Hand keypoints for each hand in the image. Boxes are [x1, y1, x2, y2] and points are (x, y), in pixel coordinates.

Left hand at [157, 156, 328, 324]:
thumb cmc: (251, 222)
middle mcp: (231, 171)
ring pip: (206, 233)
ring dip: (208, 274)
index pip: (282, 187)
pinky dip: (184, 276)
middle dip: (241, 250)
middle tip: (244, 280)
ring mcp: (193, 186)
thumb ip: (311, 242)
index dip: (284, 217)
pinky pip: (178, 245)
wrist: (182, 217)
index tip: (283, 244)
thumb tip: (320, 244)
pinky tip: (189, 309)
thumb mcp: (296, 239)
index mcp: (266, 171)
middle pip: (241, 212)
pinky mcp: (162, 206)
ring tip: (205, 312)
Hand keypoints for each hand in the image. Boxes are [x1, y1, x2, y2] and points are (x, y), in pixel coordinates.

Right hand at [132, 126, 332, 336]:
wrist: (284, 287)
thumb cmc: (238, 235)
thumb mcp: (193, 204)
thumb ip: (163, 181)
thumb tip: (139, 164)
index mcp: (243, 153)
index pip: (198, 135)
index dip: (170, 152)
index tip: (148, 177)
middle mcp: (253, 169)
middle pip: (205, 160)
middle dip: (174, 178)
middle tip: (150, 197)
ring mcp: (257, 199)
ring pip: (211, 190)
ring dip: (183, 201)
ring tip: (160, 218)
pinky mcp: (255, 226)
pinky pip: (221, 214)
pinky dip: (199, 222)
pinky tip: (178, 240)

################

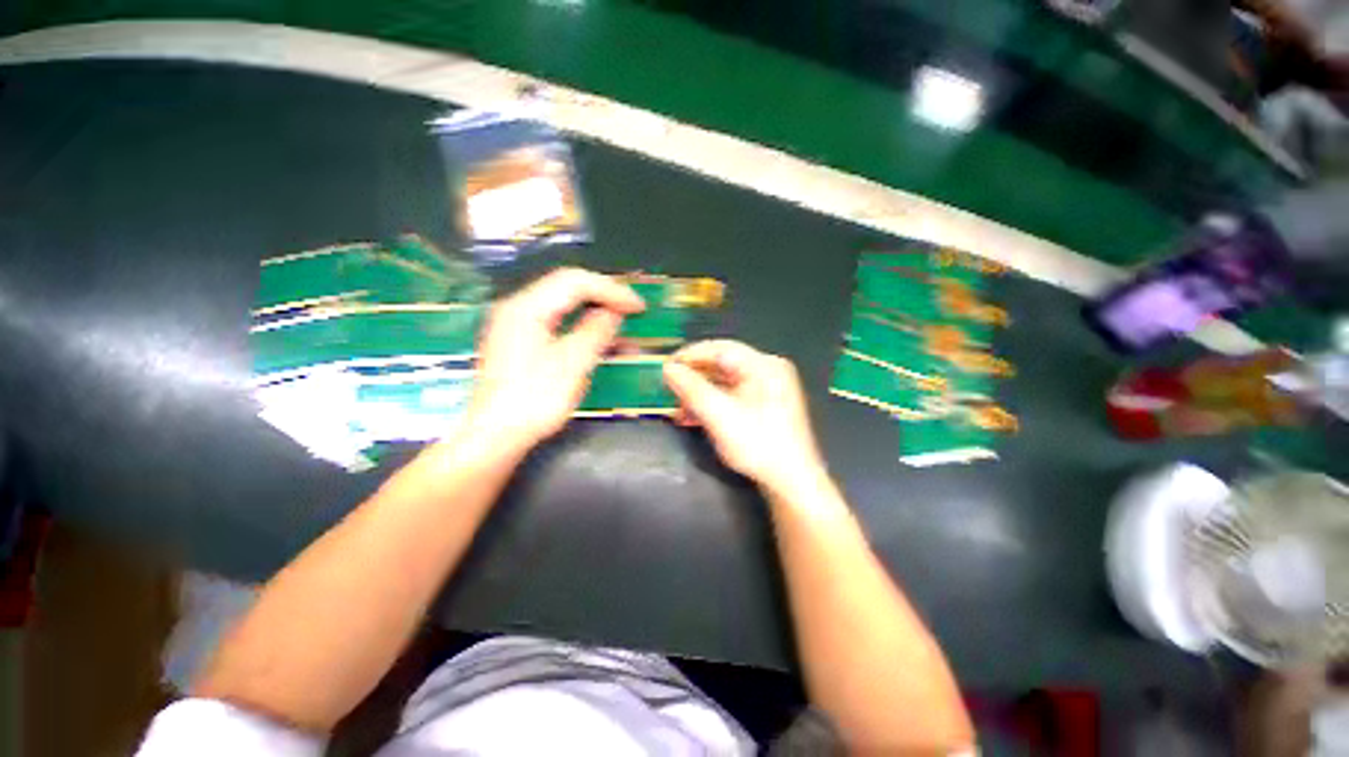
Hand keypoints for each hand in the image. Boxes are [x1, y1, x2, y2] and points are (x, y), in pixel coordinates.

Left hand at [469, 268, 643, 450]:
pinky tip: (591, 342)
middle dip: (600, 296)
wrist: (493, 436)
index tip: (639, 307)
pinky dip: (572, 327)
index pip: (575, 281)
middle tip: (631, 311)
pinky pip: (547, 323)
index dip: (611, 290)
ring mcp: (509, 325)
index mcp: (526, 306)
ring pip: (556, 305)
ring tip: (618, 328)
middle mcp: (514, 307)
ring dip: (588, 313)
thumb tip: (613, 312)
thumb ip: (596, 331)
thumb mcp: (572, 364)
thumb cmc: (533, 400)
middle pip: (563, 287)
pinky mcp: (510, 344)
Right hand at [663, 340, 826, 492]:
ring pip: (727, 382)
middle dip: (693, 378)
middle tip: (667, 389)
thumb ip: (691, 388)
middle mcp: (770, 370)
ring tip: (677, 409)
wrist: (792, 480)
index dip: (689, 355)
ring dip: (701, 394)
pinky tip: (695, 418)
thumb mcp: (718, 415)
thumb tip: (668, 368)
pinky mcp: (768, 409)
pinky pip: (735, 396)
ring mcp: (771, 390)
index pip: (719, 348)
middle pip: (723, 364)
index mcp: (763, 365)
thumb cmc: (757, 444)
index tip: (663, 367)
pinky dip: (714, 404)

################

What the task asks: Scan the listing above for the line that has "index dip: (689, 355)", then copy exactly from that line through the line that has "pinky dip: (714, 404)".

Response box:
index dip: (689, 355)
ring dip: (701, 394)
pinky tip: (695, 418)
thumb mcp: (718, 415)
thumb tip: (668, 368)
pinky mcp: (768, 409)
pinky pip: (735, 396)
ring mcp: (771, 390)
index pip: (719, 348)
middle pip: (723, 364)
index mcp: (763, 365)
thumb cmc: (757, 444)
index tip: (663, 367)
pinky dip: (714, 404)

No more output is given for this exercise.